I thought zero mq has to be agnostic for the underlying network topology but it seems it is not. How does every node knows what to forward and what to not (for e.g. : in eth network , where there can be millions subscriber and publisher , message tree does not sound a feasible to me . What about the hops that do not even know about the existence of zero mq , how would they forward packets to subscribers connected to them , for them it would be just a normal packet , so they would just forward multiple copies of data packets even if its the same packet ?
I am not networking expert so may be I am missing something obvious about message tree and how it is even created ?
Could you please give certain example cases how this distribution tree is created and exactly which nodes are xpub and xsub sockets created ?
Is device (term used in the link) something like a broker , in the whole article it seemed like device is just any general intermediary hop which does not know anything about zero mq sockets (just a random network hop) , if it is indeed a broker kind of thing , does that mean for pub sub , all nodes in messaging tree have to satisfy the definition of being a device and hence it is not a broke less design ?
Also in the tree diagram (from the link , which consist P,D,C) , I initially assumed C and C are two subscribers and P the only publisher (D just random hop), but now it seems that we have D as the zero mq . Does C subscribes to D and D subscribes to P ? or both the C just subscribe to P (To be more generic , does each node subscribe to its parent only in the ). Sorry for the novice question but it seems i am missing on something obvious here, it would be nice if some one can give more insights.
zeromq uses the network to establish a connection between nodes directly (e.g via tcp), but only ever between 1 sender and 1-n receivers. These are connected "directly" and can exchange messages using the underlying protocol.
Now when you subscribe to only certain events in a pub-sub scenario, zeromq used to filter out messages subscriber side causing unnecessary network traffic from the publisher to at least a number of subscribers.
In newer versions of zeromq (3.0 and 3.1) the subscriber process sends its subscription list to the publisher, which manages a list of subscribers and the topics they are interested in. Thus the publisher can discard messages that are not subscribed too by any subscriber and potentially send targeted messages at only interested subscribers.
When the publisher is itself a subscriber of events (e.g. a forwarding or routing device service) it might forward those subscriptions again by similarly subscribing to its connected publishers.
I am not sure whether zeromq still does client side filtering in newer versions even if it "forwards" its subscriptions though.

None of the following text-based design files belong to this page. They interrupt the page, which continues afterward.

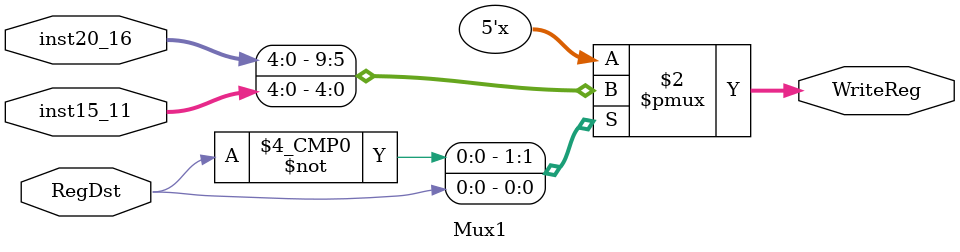
<source format=v>
module Mux1(inst20_16, inst15_11, RegDst, WriteReg);

	input [4:0] inst20_16;
	input [4:0] inst15_11;
	input RegDst;
	
	output reg [4:0] WriteReg;

	always @ (RegDst, inst20_16, inst15_11) begin
		case(RegDst) 
			0 : WriteReg <= inst20_16;
			1 : WriteReg <= inst15_11;
		endcase
	end
endmodule

</source>
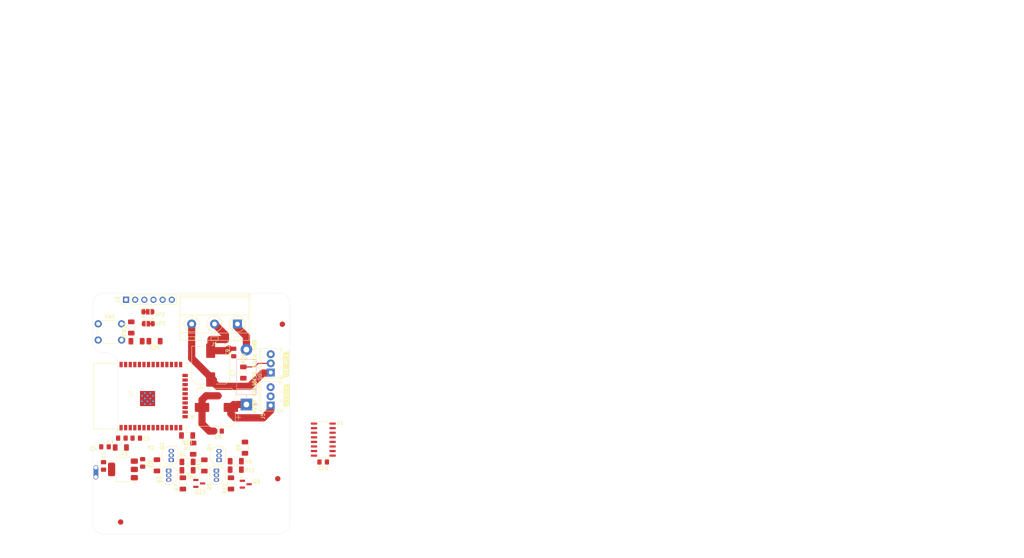
<source format=kicad_pcb>
(kicad_pcb
	(version 20240108)
	(generator "pcbnew")
	(generator_version "8.0")
	(general
		(thickness 1.6)
		(legacy_teardrops no)
	)
	(paper "A4")
	(layers
		(0 "F.Cu" signal)
		(31 "B.Cu" signal)
		(32 "B.Adhes" user "B.Adhesive")
		(33 "F.Adhes" user "F.Adhesive")
		(34 "B.Paste" user)
		(35 "F.Paste" user)
		(36 "B.SilkS" user "B.Silkscreen")
		(37 "F.SilkS" user "F.Silkscreen")
		(38 "B.Mask" user)
		(39 "F.Mask" user)
		(40 "Dwgs.User" user "User.Drawings")
		(41 "Cmts.User" user "User.Comments")
		(42 "Eco1.User" user "User.Eco1")
		(43 "Eco2.User" user "User.Eco2")
		(44 "Edge.Cuts" user)
		(45 "Margin" user)
		(46 "B.CrtYd" user "B.Courtyard")
		(47 "F.CrtYd" user "F.Courtyard")
		(48 "B.Fab" user)
		(49 "F.Fab" user)
		(50 "User.1" user)
		(51 "User.2" user)
		(52 "User.3" user)
		(53 "User.4" user)
		(54 "User.5" user)
		(55 "User.6" user)
		(56 "User.7" user)
		(57 "User.8" user)
		(58 "User.9" user)
	)
	(setup
		(pad_to_mask_clearance 0)
		(allow_soldermask_bridges_in_footprints no)
		(pcbplotparams
			(layerselection 0x00010fc_ffffffff)
			(plot_on_all_layers_selection 0x0000000_00000000)
			(disableapertmacros no)
			(usegerberextensions no)
			(usegerberattributes yes)
			(usegerberadvancedattributes yes)
			(creategerberjobfile yes)
			(dashed_line_dash_ratio 12.000000)
			(dashed_line_gap_ratio 3.000000)
			(svgprecision 4)
			(plotframeref no)
			(viasonmask no)
			(mode 1)
			(useauxorigin no)
			(hpglpennumber 1)
			(hpglpenspeed 20)
			(hpglpendiameter 15.000000)
			(pdf_front_fp_property_popups yes)
			(pdf_back_fp_property_popups yes)
			(dxfpolygonmode yes)
			(dxfimperialunits yes)
			(dxfusepcbnewfont yes)
			(psnegative no)
			(psa4output no)
			(plotreference yes)
			(plotvalue yes)
			(plotfptext yes)
			(plotinvisibletext no)
			(sketchpadsonfab no)
			(subtractmaskfromsilk no)
			(outputformat 1)
			(mirror no)
			(drillshape 1)
			(scaleselection 1)
			(outputdirectory "")
		)
	)
	(net 0 "")
	(net 1 "GND3")
	(net 2 "+3V3")
	(net 3 "+5V")
	(net 4 "Net-(U2-EN)")
	(net 5 "LED1")
	(net 6 "Net-(J3-Pin_3)")
	(net 7 "unconnected-(J3-Pin_1-Pad1)")
	(net 8 "unconnected-(J3-Pin_5-Pad5)")
	(net 9 "unconnected-(J3-Pin_4-Pad4)")
	(net 10 "Net-(J3-Pin_2)")
	(net 11 "LED2")
	(net 12 "+24V")
	(net 13 "LED3")
	(net 14 "RX")
	(net 15 "TX")
	(net 16 "Net-(Q1-C)")
	(net 17 "Net-(Q1-B)")
	(net 18 "Net-(Q2-B)")
	(net 19 "Net-(Q3-G)")
	(net 20 "Net-(Q4-C)")
	(net 21 "Net-(Q4-B)")
	(net 22 "Net-(Q5-B)")
	(net 23 "Net-(Q13-G)")
	(net 24 "Net-(R1-Pad1)")
	(net 25 "Net-(R3-Pad1)")
	(net 26 "CCT2_CW")
	(net 27 "Net-(R8-Pad1)")
	(net 28 "CCT2_WW")
	(net 29 "CCT1_CW")
	(net 30 "CCT1_WW")
	(net 31 "Net-(U2-IO12)")
	(net 32 "Net-(U2-IO0)")
	(net 33 "Net-(U2-IO2)")
	(net 34 "unconnected-(U2-SENSOR_VN-Pad5)")
	(net 35 "unconnected-(U2-SHD{slash}SD2-Pad17)")
	(net 36 "unconnected-(U2-IO34-Pad6)")
	(net 37 "unconnected-(U2-IO18-Pad30)")
	(net 38 "unconnected-(U2-SCS{slash}CMD-Pad19)")
	(net 39 "unconnected-(U2-IO14-Pad13)")
	(net 40 "unconnected-(U2-IO5-Pad29)")
	(net 41 "unconnected-(U2-IO19-Pad31)")
	(net 42 "unconnected-(U2-NC-Pad32)")
	(net 43 "unconnected-(U2-IO4-Pad26)")
	(net 44 "unconnected-(U2-IO16-Pad27)")
	(net 45 "unconnected-(U2-SENSOR_VP-Pad4)")
	(net 46 "unconnected-(U2-SDI{slash}SD1-Pad22)")
	(net 47 "unconnected-(U2-IO35-Pad7)")
	(net 48 "unconnected-(U2-SDO{slash}SD0-Pad21)")
	(net 49 "unconnected-(U2-SCK{slash}CLK-Pad20)")
	(net 50 "unconnected-(U2-IO21-Pad33)")
	(net 51 "unconnected-(U2-IO17-Pad28)")
	(net 52 "unconnected-(U2-IO13-Pad16)")
	(net 53 "unconnected-(U2-IO15-Pad23)")
	(net 54 "unconnected-(U2-SWP{slash}SD3-Pad18)")
	(net 55 "/CW1")
	(net 56 "/WW1")
	(net 57 "/V_IN")
	(net 58 "GND2")
	(net 59 "GND1")
	(net 60 "LED1_H")
	(net 61 "LED2_H")
	(net 62 "LED3_H")
	(net 63 "Net-(U1-Pad14)")
	(net 64 "Net-(J2-Pin_2)")
	(net 65 "Net-(U1-Pad11)")
	(net 66 "Net-(U1-Pad4)")
	(footprint "Package_TO_SOT_THT:TO-92_Inline" (layer "F.Cu") (at 61.1365 137.216201 90))
	(footprint "Connector_PinHeader_2.54mm:PinHeader_1x06_P2.54mm_Vertical" (layer "F.Cu") (at 48.59 92.76 90))
	(footprint "Capacitor_SMD:C_1206_3216Metric_Pad1.33x1.80mm_HandSolder" (layer "F.Cu") (at 51.5075 104.27))
	(footprint "NetTie:NetTie-2_SMD_Pad2.0mm" (layer "F.Cu") (at 74.17 103.8 180))
	(footprint "Capacitor_SMD:C_1206_3216Metric_Pad1.33x1.80mm_HandSolder" (layer "F.Cu") (at 50.05 100.46 90))
	(footprint "Capacitor_SMD:C_1206_3216Metric_Pad1.33x1.80mm_HandSolder" (layer "F.Cu") (at 81.59 133.8 90))
	(footprint "Capacitor_SMD:C_1206_3216Metric_Pad1.33x1.80mm_HandSolder" (layer "F.Cu") (at 57.1653 138.702101 -90))
	(footprint "Fiducial:Fiducial_1.5mm_Mask3mm" (layer "F.Cu") (at 90.69 142.42))
	(footprint "TerminalBlock_MetzConnect:TerminalBlock_MetzConnect_Type701_RT11L03HGLU_1x03_P6.35mm_Horizontal" (layer "F.Cu") (at 79.5 99.5 180))
	(footprint "MountingHole:MountingHole_3.2mm_M3" (layer "F.Cu") (at 90.06 94.46))
	(footprint "Package_TO_SOT_SMD:SOT-223-3_TabPin2" (layer "F.Cu") (at 47.74 139.8375 180))
	(footprint "TerminalBlock_Phoenix:TerminalBlock_Phoenix_MPT-0,5-3-2.54_1x03_P2.54mm_Horizontal" (layer "F.Cu") (at 88.7128 122.099332 90))
	(footprint "Jumper:SolderJumper-3_P1.3mm_Bridged12_RoundedPad1.0x1.5mm" (layer "F.Cu") (at 54.64 96.1025))
	(footprint "MountingHole:MountingHole_3.2mm_M3" (layer "F.Cu") (at 89.11 147.38))
	(footprint "Capacitor_SMD:C_1206_3216Metric_Pad1.33x1.80mm_HandSolder" (layer "F.Cu") (at 79.0375 137.563334))
	(footprint "Package_SO:SO-16_3.9x9.9mm_P1.27mm" (layer "F.Cu") (at 103.325 131.565))
	(footprint "Capacitor_SMD:C_1206_3216Metric_Pad1.33x1.80mm_HandSolder" (layer "F.Cu") (at 67.22 134.0775 90))
	(footprint "Capacitor_SMD:C_1206_3216Metric_Pad1.33x1.80mm_HandSolder" (layer "F.Cu") (at 65.6562 140.072801 180))
	(footprint "Capacitor_SMD:C_1206_3216Metric_Pad1.33x1.80mm_HandSolder" (layer "F.Cu") (at 70.3253 138.735967 -90))
	(footprint "Capacitor_SMD:C_1206_3216Metric_Pad1.33x1.80mm_HandSolder" (layer "F.Cu") (at 65.54 130.42))
	(footprint "kibuzzard-672007E8" (layer "F.Cu") (at 84.15 119.48 90))
	(footprint "TerminalBlock_Phoenix:TerminalBlock_Phoenix_MPT-0,5-3-2.54_1x03_P2.54mm_Horizontal" (layer "F.Cu") (at 88.74 112.95 90))
	(footprint "Capacitor_SMD:C_0805_2012Metric_Pad1.18x1.45mm_HandSolder" (layer "F.Cu") (at 103.2925 137.78 180))
	(footprint "Capacitor_SMD:C_1206_3216Metric_Pad1.33x1.80mm_HandSolder" (layer "F.Cu") (at 65.6562 137.761401))
	(footprint "Capacitor_SMD:C_0805_2012Metric_Pad1.18x1.45mm_HandSolder" (layer "F.Cu") (at 51.43 131.16))
	(footprint "Capacitor_SMD:C_0805_2012Metric_Pad1.18x1.45mm_HandSolder" (layer "F.Cu") (at 53.2 138.03 -90))
	(footprint "Package_TO_SOT_SMD:SOT-23" (layer "F.Cu") (at 81.8025 143.94))
	(footprint "Capacitor_SMD:C_0805_2012Metric_Pad1.18x1.45mm_HandSolder" (layer "F.Cu") (at 42.7558 133.5618 180))
	(footprint "Jumper:SolderJumper-3_P1.3mm_Bridged12_RoundedPad1.0x1.5mm" (layer "F.Cu") (at 54.78 99.4025 180))
	(footprint "Capacitor_SMD:C_0805_2012Metric_Pad1.18x1.45mm_HandSolder" (layer "F.Cu") (at 42.35 138.8675 90))
	(footprint "Capacitor_SMD:C_1206_3216Metric_Pad1.33x1.80mm_HandSolder" (layer "F.Cu") (at 56.5 104.26 180))
	(footprint "Capacitor_SMD:C_1206_3216Metric_Pad1.33x1.80mm_HandSolder" (layer "F.Cu") (at 47.15 133.75))
	(footprint "Fiducial:Fiducial_1.5mm_Mask3mm" (layer "F.Cu") (at 47.09 154.43))
	(footprint "Capacitor_SMD:CP_Elec_10x10" (layer "F.Cu") (at 72.07 110.9 90))
	(footprint "kibuzzard-670D998F"
		(layer "F.Cu")
		(uuid "b6cc6d81-723e-4d84-8299-e0497b21ded0")
		(at 93.14 119.25 90)
		(descr "Generated with KiBuzzard")
		(tags "kb_params=eyJBbGlnbm1lbnRDaG9pY2UiOiAiQ2VudGVyIiwgIkNhcExlZnRDaG9pY2UiOiAiXFwiLCAiQ2FwUmlnaHRDaG9pY2UiOiAiXFwiLCAiRm9udENvbWJvQm94IjogIlVidW50dU1vbm8tQiIsICJIZWlnaHRDdHJsIjogMS4yLCAiTGF5ZXJDb21ib0JveCI6ICJGLlNpbGtTIiwgIkxpbmVTcGFjaW5nQ3RybCI6IDEuNSwgIk11bHRpTGluZVRleHQiOiAiXHJcbkNDVC0xIiwgIlBhZGRpbmdCb3R0b21DdHJsIjogMS4wLCAiUGFkZGluZ0xlZnRDdHJsIjogMi41LCAiUGFkZGluZ1JpZ2h0Q3RybCI6IDIuNSwgIlBhZGRpbmdUb3BDdHJsIjogMS4wLCAiV2lkdGhDdHJsIjogMC4wLCAiYWR2YW5jZWRDaGVja2JveCI6IGZhbHNlLCAiaW5saW5lRm9ybWF0VGV4dGJveCI6IGZhbHNlLCAibGluZW92ZXJTdHlsZUNob2ljZSI6ICJTcXVhcmUiLCAibGluZW92ZXJUaGlja25lc3NDdHJsIjogMX0=")
		(property "Reference" "kibuzzard-670D998F"
			(at 0 -3.835722 90)
			(layer "F.SilkS")
			(hide yes)
			(uuid "1e8b48d5-f707-40a5-af0d-2db2287ba31f")
			(effects
				(font
					(size 0.001 0.001)
					(thickness 0.15)
				)
			)
		)
		(property "Value" "G***"
			(at 0 3.835722 90)
			(layer "F.SilkS")
			(hide yes)
			(uuid "16eca9b8-30bb-468f-860b-e54dd48005fc")
			(effects
				(font
					(size 0.001 0.001)
					(thickness 0.15)
				)
			)
		)
		(property "Footprint" ""
			(at 0 0 90)
			(layer "F.Fab")
			(hide yes)
			(uuid "51eeca43-928b-4d3c-b132-c81f33492ad6")
			(effects
				(font
					(size 1.27 1.27)
					(thickness 0.15)
				)
			)
		)
		(property "Datasheet" ""
			(at 0 0 90)
			(layer "F.Fab")
			(hide yes)
			(uuid "95669f88-d7b3-4b37-9ab3-148872f103a3")
			(effects
				(font
					(size 1.27 1.27)
					(thickness 0.15)
				)
			)
		)
		(property "Description" ""
			(at 0 0 90)
			(layer "F.Fab")
			(hide yes)
			(uuid "1abf5839-ed1f-462d-a779-087b23a600de")
			(effects
				(font
					(size 1.27 1.27)
					(thickness 0.15)
				)
			)
		)
		(attr board_only exclude_from_pos_files exclude_from_bom)
		(fp_poly
			(pts
				(xy -2.357351 -0.787722) (xy -2.761228 -0.787722) (xy -3.233861 -0.787722) (xy -2.761228 0.787722)
				(xy -2.357351 0.787722) (xy -1.835864 0.787722) (xy -1.835864 0.626171) (xy -1.991815 0.608078)
				(xy -2.121055 0.553796) (xy -2.223586 0.463328) (xy -2.282108 0.373304) (xy -2.32391 0.266074) (xy -2.34899 0.14164)
				(xy -2.357351 0) (xy -2.347173 -0.141034) (xy -2.31664 -0.26559) (xy -2.267932 -0.37294) (xy -2.203231 -0.462359)
				(xy -2.123748 -0.533118) (xy -2.030695 -0.584491) (xy -1.926252 -0.615751) (xy -1.812601 -0.626171)
				(xy -1.697254 -0.615509) (xy -1.607108 -0.591276) (xy -1.542165 -0.562197) (xy -1.502423 -0.538934)
				(xy -1.564459 -0.34895) (xy -1.672052 -0.398384) (xy -1.816478 -0.41874) (xy -1.92601 -0.398384)
				(xy -2.021002 -0.330533) (xy -2.088853 -0.203554) (xy -2.108481 -0.114378) (xy -2.115024 -0.005816)
				(xy -2.107162 0.120517) (xy -2.083576 0.225525) (xy -2.044265 0.309208) (xy -1.950969 0.391357)
				(xy -1.812601 0.41874) (xy -1.658481 0.397415) (xy -1.560582 0.354766) (xy -1.500485 0.542811) (xy -1.637157 0.6)
				(xy -1.729968 0.619628) (xy -1.835864 0.626171) (xy -1.835864 0.787722) (xy -0.866559 0.787722)
				(xy -0.866559 0.626171) (xy -1.022509 0.608078) (xy -1.15175 0.553796) (xy -1.254281 0.463328) (xy -1.312803 0.373304)
				(xy -1.354604 0.266074) (xy -1.379685 0.14164) (xy -1.388045 0) (xy -1.377868 -0.141034) (xy -1.347334 -0.26559)
				(xy -1.298627 -0.37294) (xy -1.233926 -0.462359) (xy -1.154443 -0.533118) (xy -1.061389 -0.584491)
				(xy -0.956947 -0.615751) (xy -0.843296 -0.626171) (xy -0.727948 -0.615509) (xy -0.637803 -0.591276)
				(xy -0.572859 -0.562197) (xy -0.533118 -0.538934) (xy -0.595153 -0.34895) (xy -0.702746 -0.398384)
				(xy -0.847173 -0.41874) (xy -0.956704 -0.398384) (xy -1.051696 -0.330533) (xy -1.119548 -0.203554)
				(xy -1.139176 -0.114378) (xy -1.145719 -0.005816) (xy -1.137857 0.120517) (xy -1.11427 0.225525)
				(xy -1.07496 0.309208) (xy -0.981664 0.391357) (xy -0.843296 0.41874) (xy -0.689176 0.397415) (xy -0.591276 0.354766)
				(xy -0.531179 0.542811) (xy -0.667851 0.6) (xy -0.760662 0.619628) (xy -0.866559 0.626171) (xy -0.866559 0.787722)
				(xy 0.133764 0.787722) (xy 0.133764 0.600969) (xy -0.106624 0.600969) (xy -0.106624 -0.401292) (xy -0.422617 -0.401292)
				(xy -0.422617 -0.599031) (xy 0.449758 -0.599031) (xy 0.449758 -0.401292) (xy 0.133764 -0.401292)
				(xy 0.133764 0.600969) (xy 0.133764 0.787722) (xy 1.248465 0.787722) (xy 1.248465 0.221002) (xy 0.717286 0.221002)
				(xy 0.717286 -0.01357) (xy 1.248465 -0.01357) (xy 1.248465 0.221002) (xy 1.248465 0.787722) (xy 2.357351 0.787722)
				(xy 2.357351 0.600969) (xy 1.628433 0.600969) (xy 1.628433 0.403231) (xy 1.88045
... [137503 chars truncated]
</source>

A more efficient mechanism for pub/sub to multiple subscribers is to use multicast whereby a single message traverses the network and is received by all subscribers (who can then filter what they wish).
ZeroMQ supports a standardised reliable multicast called Pragmatic General Multicast.
These references should give you an idea how it all works. Note that multicast generally only works on a single subLAN and may need router configuration or TCP bridges to span multiple subLANs.